Eric:These conversations are important, as I said, and I think if we don't have them, then nothing's going to happen.
Sarah:Nothing's going to happen, and that's the thing too, and I'm always inspired by that. This is talking about these things and putting these ideas out there. It's supposed to happen. This is a natural and healthy part of engaging in your profession. It might be uncomfortable to do at first and I know I've gone through a lot of feelings around that, but this is helpful and people need to hear this and we all need to share our stories. There was a narrative review that came out in 2023 by Sumer and Arnold and they did a review of the literature and gave a little schema for decision-making around engaging in dual relationships, and one of the things was to reflect on your challenges and successes and to share your stories with people and to help other people, and that really you want to support other people that are in these positions. We need to support each other.
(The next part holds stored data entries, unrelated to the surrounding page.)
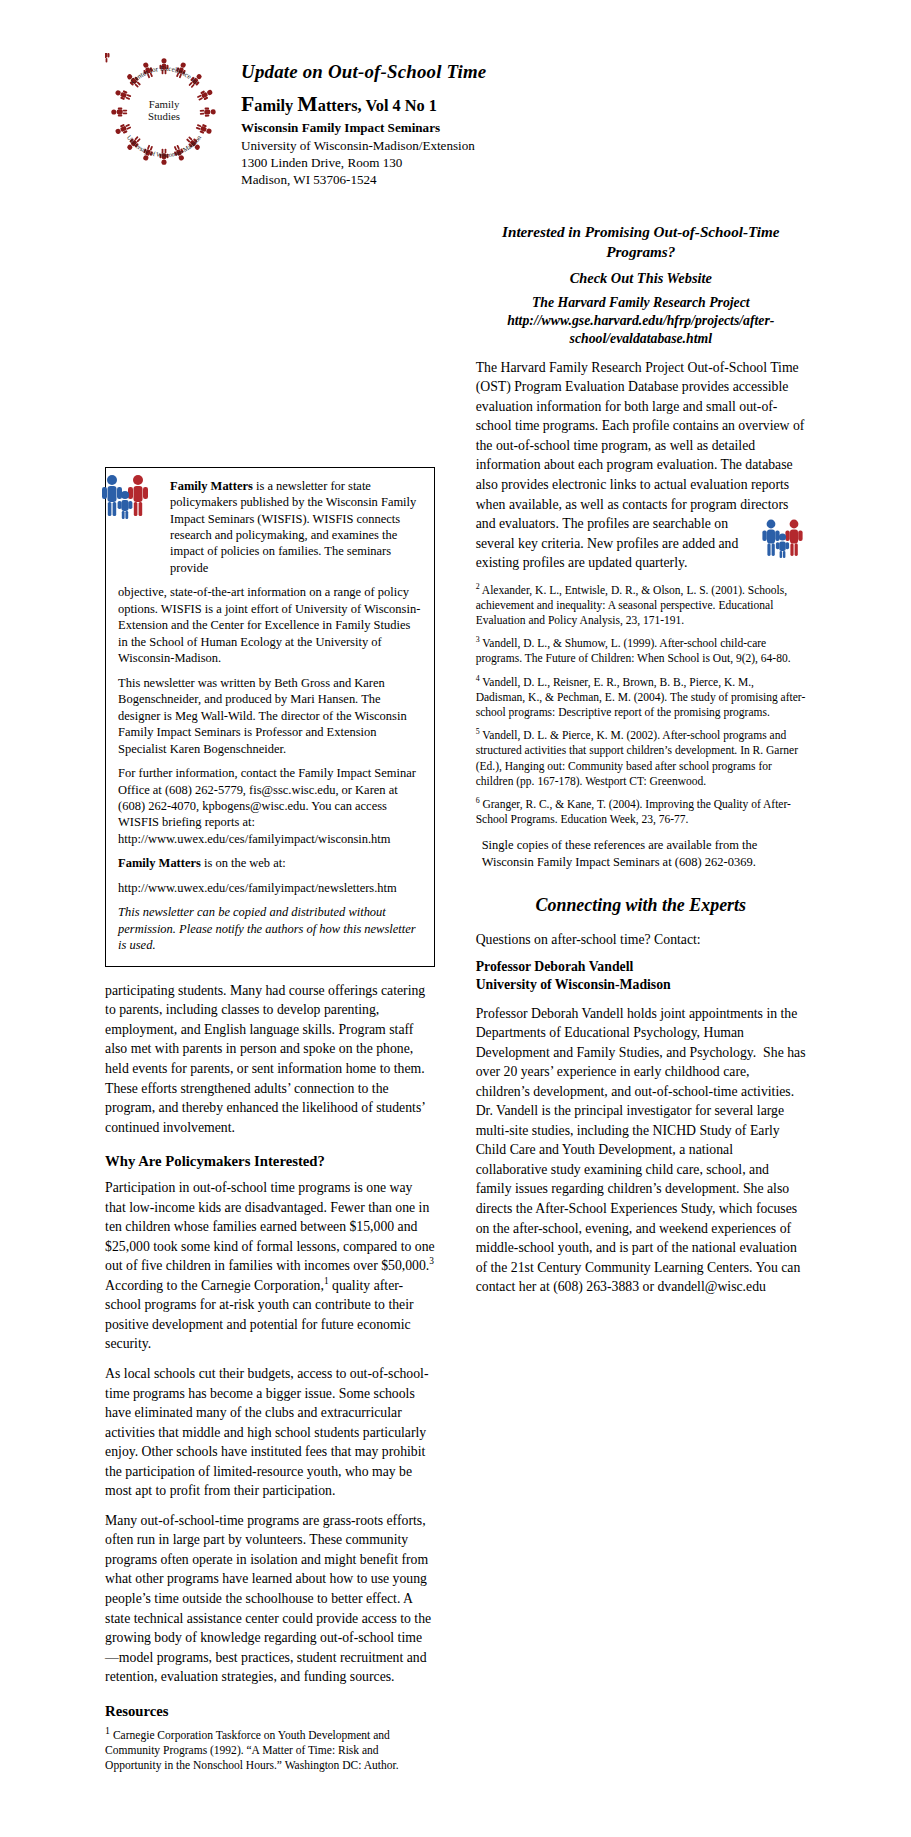Center for Excellence in University of Wisconsin-Madison Family Studies
Update on Out-of-School Time
Family Matters, Vol 4 No 1
Wisconsin Family Impact Seminars
University of Wisconsin-Madison/Extension
1300 Linden Drive, Room 130
Madison, WI 53706-1524
Family Matters is a newsletter for state policymakers published by the Wisconsin Family Impact Seminars (WISFIS). WISFIS connects research and policymaking, and examines the impact of policies on families. The seminars provide
objective, state-of-the-art information on a range of policy options. WISFIS is a joint effort of University of Wisconsin-Extension and the Center for Excellence in Family Studies in the School of Human Ecology at the University of Wisconsin-Madison.
This newsletter was written by Beth Gross and Karen Bogenschneider, and produced by Mari Hansen. The designer is Meg Wall-Wild. The director of the Wisconsin Family Impact Seminars is Professor and Extension Specialist Karen Bogenschneider.
For further information, contact the Family Impact Seminar Office at (608) 262-5779, fis@ssc.wisc.edu, or Karen at (608) 262-4070, kpbogens@wisc.edu. You can access WISFIS briefing reports at: http://www.uwex.edu/ces/familyimpact/wisconsin.htm
Family Matters is on the web at:
http://www.uwex.edu/ces/familyimpact/newsletters.htm
This newsletter can be copied and distributed without permission. Please notify the authors of how this newsletter is used.
participating students. Many had course offerings catering to parents, including classes to develop parenting, employment, and English language skills. Program staff also met with parents in person and spoke on the phone, held events for parents, or sent information home to them. These efforts strengthened adults’ connection to the program, and thereby enhanced the likelihood of students’ continued involvement.
Why Are Policymakers Interested?
Participation in out-of-school time programs is one way that low-income kids are disadvantaged. Fewer than one in ten children whose families earned between $15,000 and $25,000 took some kind of formal lessons, compared to one out of five children in families with incomes over $50,000.3 According to the Carnegie Corporation,1 quality after-school programs for at-risk youth can contribute to their positive development and potential for future economic security.
As local schools cut their budgets, access to out-of-school-time programs has become a bigger issue. Some schools have eliminated many of the clubs and extracurricular activities that middle and high school students particularly enjoy. Other schools have instituted fees that may prohibit the participation of limited-resource youth, who may be most apt to profit from their participation.
Many out-of-school-time programs are grass-roots efforts, often run in large part by volunteers. These community programs often operate in isolation and might benefit from what other programs have learned about how to use young people’s time outside the schoolhouse to better effect. A state technical assistance center could provide access to the growing body of knowledge regarding out-of-school time—model programs, best practices, student recruitment and retention, evaluation strategies, and funding sources.
Resources
1 Carnegie Corporation Taskforce on Youth Development and Community Programs (1992). “A Matter of Time: Risk and Opportunity in the Nonschool Hours.” Washington DC: Author.
Interested in Promising Out-of-School-Time Programs? Check Out This Website The Harvard Family Research Project http://www.gse.harvard.edu/hfrp/projects/after-school/evaldatabase.html
The Harvard Family Research Project Out-of-School Time (OST) Program Evaluation Database provides accessible evaluation information for both large and small out-of-school time programs. Each profile contains an overview of the out-of-school time program, as well as detailed information about each program evaluation. The database also provides electronic links to actual evaluation reports when available, as well as contacts for program directors and evaluators. The profiles are searchable on several key criteria. New profiles are added and existing profiles are updated quarterly.
2 Alexander, K. L., Entwisle, D. R., & Olson, L. S. (2001). Schools, achievement and inequality: A seasonal perspective. Educational Evaluation and Policy Analysis, 23, 171-191.
3 Vandell, D. L., & Shumow, L. (1999). After-school child-care programs. The Future of Children: When School is Out, 9(2), 64-80.
4 Vandell, D. L., Reisner, E. R., Brown, B. B., Pierce, K. M., Dadisman, K., & Pechman, E. M. (2004). The study of promising after-school programs: Descriptive report of the promising programs.
5 Vandell, D. L. & Pierce, K. M. (2002). After-school programs and structured activities that support children’s development. In R. Garner (Ed.), Hanging out: Community based after school programs for children (pp. 167-178). Westport CT: Greenwood.
6 Granger, R. C., & Kane, T. (2004). Improving the Quality of After-School Programs. Education Week, 23, 76-77.
Single copies of these references are available from the Wisconsin Family Impact Seminars at (608) 262-0369.
Connecting with the Experts
Questions on after-school time? Contact:
Professor Deborah Vandell
University of Wisconsin-Madison
Professor Deborah Vandell holds joint appointments in the Departments of Educational Psychology, Human Development and Family Studies, and Psychology. She has over 20 years’ experience in early childhood care, children’s development, and out-of-school-time activities. Dr. Vandell is the principal investigator for several large multi-site studies, including the NICHD Study of Early Child Care and Youth Development, a national collaborative study examining child care, school, and family issues regarding children’s development. She also directs the After-School Experiences Study, which focuses on the after-school, evening, and weekend experiences of middle-school youth, and is part of the national evaluation of the 21st Century Community Learning Centers. You can contact her at (608) 263-3883 or dvandell@wisc.edu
We need to talk about this and need to know that we're not encouraging each other to do our best.
Eric:Yeah, so when you're doing your presentation in October, is there any other any specific key things that you're going to hit?
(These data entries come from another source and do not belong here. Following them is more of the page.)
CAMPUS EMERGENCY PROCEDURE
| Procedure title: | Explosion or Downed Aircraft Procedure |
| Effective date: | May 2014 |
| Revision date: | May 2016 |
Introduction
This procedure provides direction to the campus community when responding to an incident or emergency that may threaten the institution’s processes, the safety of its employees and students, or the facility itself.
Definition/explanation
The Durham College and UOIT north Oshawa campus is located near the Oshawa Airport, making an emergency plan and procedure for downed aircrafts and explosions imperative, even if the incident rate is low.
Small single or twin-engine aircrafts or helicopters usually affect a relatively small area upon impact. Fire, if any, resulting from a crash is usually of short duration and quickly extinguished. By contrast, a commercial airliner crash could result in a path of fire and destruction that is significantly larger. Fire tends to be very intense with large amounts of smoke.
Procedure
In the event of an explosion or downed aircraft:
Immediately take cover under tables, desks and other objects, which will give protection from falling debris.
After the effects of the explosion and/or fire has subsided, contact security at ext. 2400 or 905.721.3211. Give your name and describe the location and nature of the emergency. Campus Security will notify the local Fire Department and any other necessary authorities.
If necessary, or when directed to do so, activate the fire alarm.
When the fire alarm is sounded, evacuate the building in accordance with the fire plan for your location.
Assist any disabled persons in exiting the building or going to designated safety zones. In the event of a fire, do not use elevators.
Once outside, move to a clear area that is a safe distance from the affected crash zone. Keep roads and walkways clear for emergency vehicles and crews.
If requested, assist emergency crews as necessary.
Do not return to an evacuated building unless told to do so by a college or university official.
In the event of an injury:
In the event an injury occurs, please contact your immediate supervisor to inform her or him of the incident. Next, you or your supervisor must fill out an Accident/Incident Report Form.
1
Sarah:I'm working on the presentation now. I think what I want to do is pick out a few key pieces of research that really did something for me and just do a bit of a deep dive into what the findings were and just talk about that from my perspective too. That where I'm going with it right now is and then give good reference notes for everybody at the end of it to do their own reading and their own thinking. But really it's to open up the conversation and to say let's start talking about this and supporting each other and see if we can bring some change to the ideas and the culture around this and introduce the literature, the body of literature that's out there. And yeah, I guess just see where it goes from there. But it will. I will be looking at a lot of these papers more in depth and talking more to the specific settlement, which I think would be good. Yeah.
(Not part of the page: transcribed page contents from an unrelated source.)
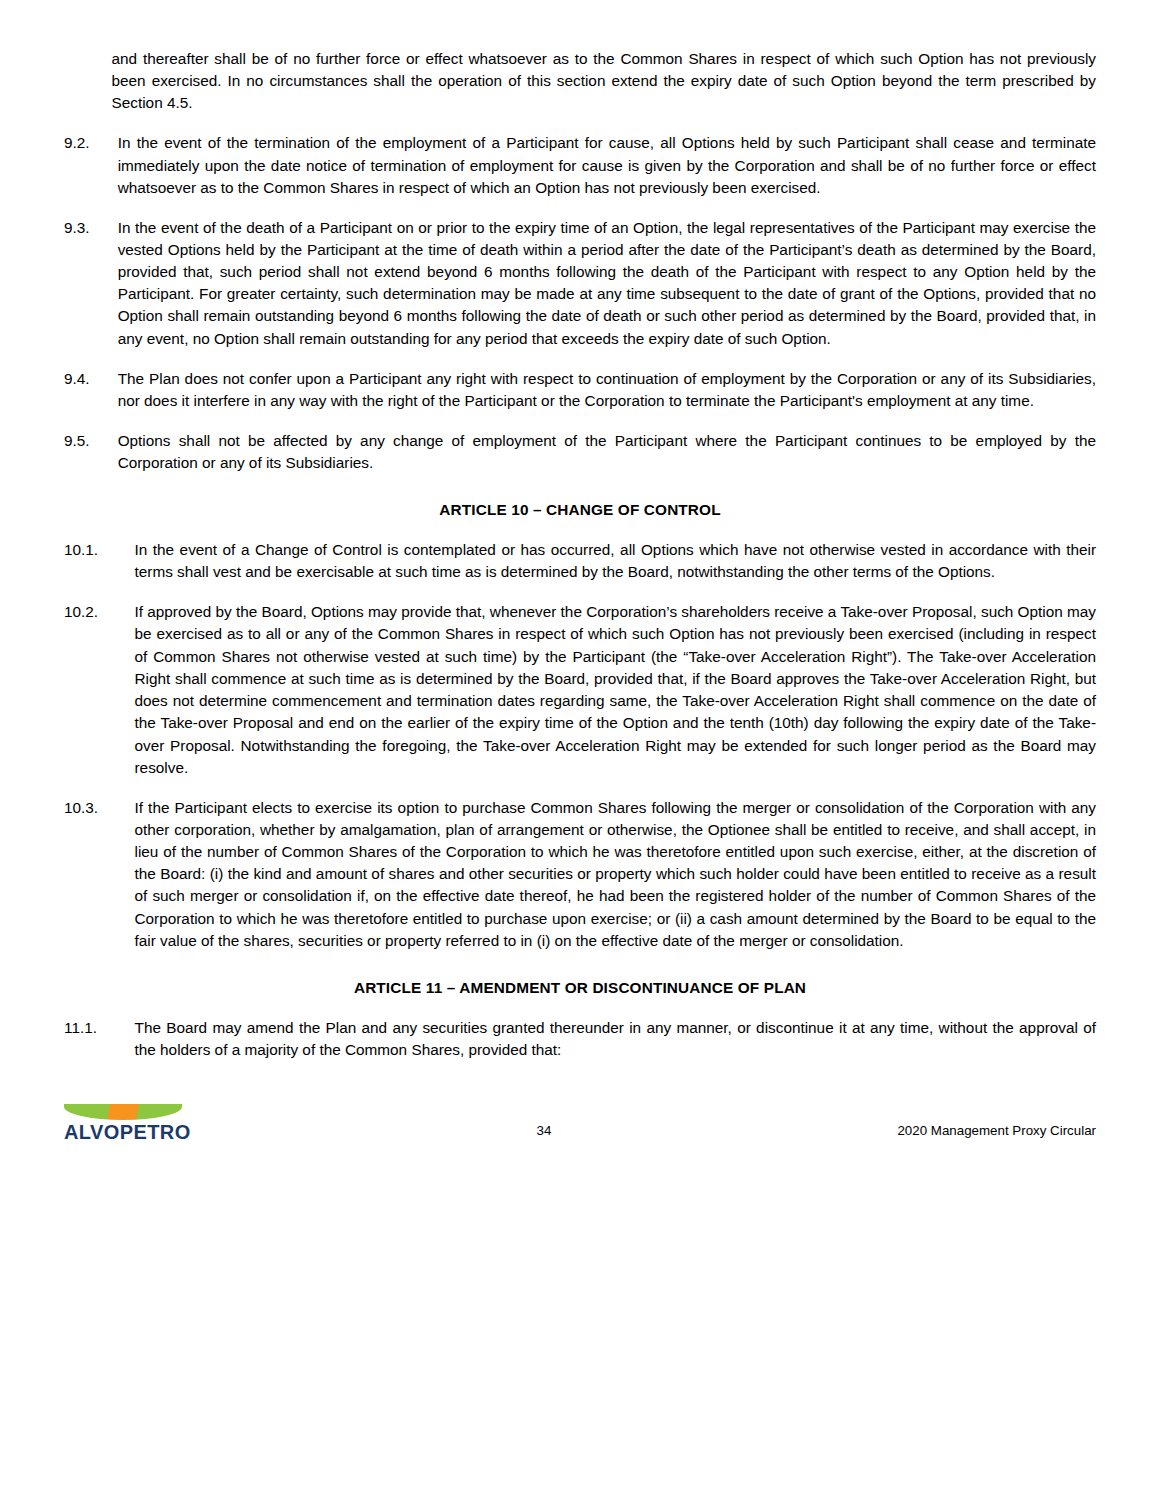and thereafter shall be of no further force or effect whatsoever as to the Common Shares in respect of which such Option has not previously been exercised. In no circumstances shall the operation of this section extend the expiry date of such Option beyond the term prescribed by Section 4.5.
9.2.
In the event of the termination of the employment of a Participant for cause, all Options held by such Participant shall cease and terminate immediately upon the date notice of termination of employment for cause is given by the Corporation and shall be of no further force or effect whatsoever as to the Common Shares in respect of which an Option has not previously been exercised.
9.3.
In the event of the death of a Participant on or prior to the expiry time of an Option, the legal representatives of the Participant may exercise the vested Options held by the Participant at the time of death within a period after the date of the Participant’s death as determined by the Board, provided that, such period shall not extend beyond 6 months following the death of the Participant with respect to any Option held by the Participant. For greater certainty, such determination may be made at any time subsequent to the date of grant of the Options, provided that no Option shall remain outstanding beyond 6 months following the date of death or such other period as determined by the Board, provided that, in any event, no Option shall remain outstanding for any period that exceeds the expiry date of such Option.
9.4.
The Plan does not confer upon a Participant any right with respect to continuation of employment by the Corporation or any of its Subsidiaries, nor does it interfere in any way with the right of the Participant or the Corporation to terminate the Participant's employment at any time.
9.5.
Options shall not be affected by any change of employment of the Participant where the Participant continues to be employed by the Corporation or any of its Subsidiaries.
ARTICLE 10 – CHANGE OF CONTROL
10.1.
In the event of a Change of Control is contemplated or has occurred, all Options which have not otherwise vested in accordance with their terms shall vest and be exercisable at such time as is determined by the Board, notwithstanding the other terms of the Options.
10.2.
If approved by the Board, Options may provide that, whenever the Corporation’s shareholders receive a Take-over Proposal, such Option may be exercised as to all or any of the Common Shares in respect of which such Option has not previously been exercised (including in respect of Common Shares not otherwise vested at such time) by the Participant (the “Take-over Acceleration Right”). The Take-over Acceleration Right shall commence at such time as is determined by the Board, provided that, if the Board approves the Take-over Acceleration Right, but does not determine commencement and termination dates regarding same, the Take-over Acceleration Right shall commence on the date of the Take-over Proposal and end on the earlier of the expiry time of the Option and the tenth (10th) day following the expiry date of the Take-over Proposal. Notwithstanding the foregoing, the Take-over Acceleration Right may be extended for such longer period as the Board may resolve.
10.3.
If the Participant elects to exercise its option to purchase Common Shares following the merger or consolidation of the Corporation with any other corporation, whether by amalgamation, plan of arrangement or otherwise, the Optionee shall be entitled to receive, and shall accept, in lieu of the number of Common Shares of the Corporation to which he was theretofore entitled upon such exercise, either, at the discretion of the Board: (i) the kind and amount of shares and other securities or property which such holder could have been entitled to receive as a result of such merger or consolidation if, on the effective date thereof, he had been the registered holder of the number of Common Shares of the Corporation to which he was theretofore entitled to purchase upon exercise; or (ii) a cash amount determined by the Board to be equal to the fair value of the shares, securities or property referred to in (i) on the effective date of the merger or consolidation.
ARTICLE 11 – AMENDMENT OR DISCONTINUANCE OF PLAN
11.1.
The Board may amend the Plan and any securities granted thereunder in any manner, or discontinue it at any time, without the approval of the holders of a majority of the Common Shares, provided that:
ALVOPETRO
34
2020 Management Proxy Circular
Eric:Fantastic, I'm excited. Yeah, I think it'll be great and, at the very least, these conversations are starting.
Sarah:Yeah, they're starting.
Eric:Hopefully this will lead to others asking similar questions or having these conversations, and it's like you said at the very beginning you found me because of an article I wrote back in 2016. And conversations happen because of those, and sometimes that might inspire some positive change, and so hopefully this will be something similar for you.
Sarah:I hope so too. There's a lot that can be done here, and the books that we have are the great texts they just need, like any other, you can pick any other topic in them. And well, this really isn't maybe how it is now, and we need to evolve a little bit. And that's the goal with being on that professional trajectory is not staying stagnant, to evolve and to bring new ideas in and to recognize that there are a lot of different ways of doing things that are appropriate.
Eric:So, yeah, that's a perfect way to end it, Sarah.
Sarah:Well, great.
Eric:Thank you very much for being here and we'll talk soon.
Sarah:Well, thank you so much, Eric. Talk soon.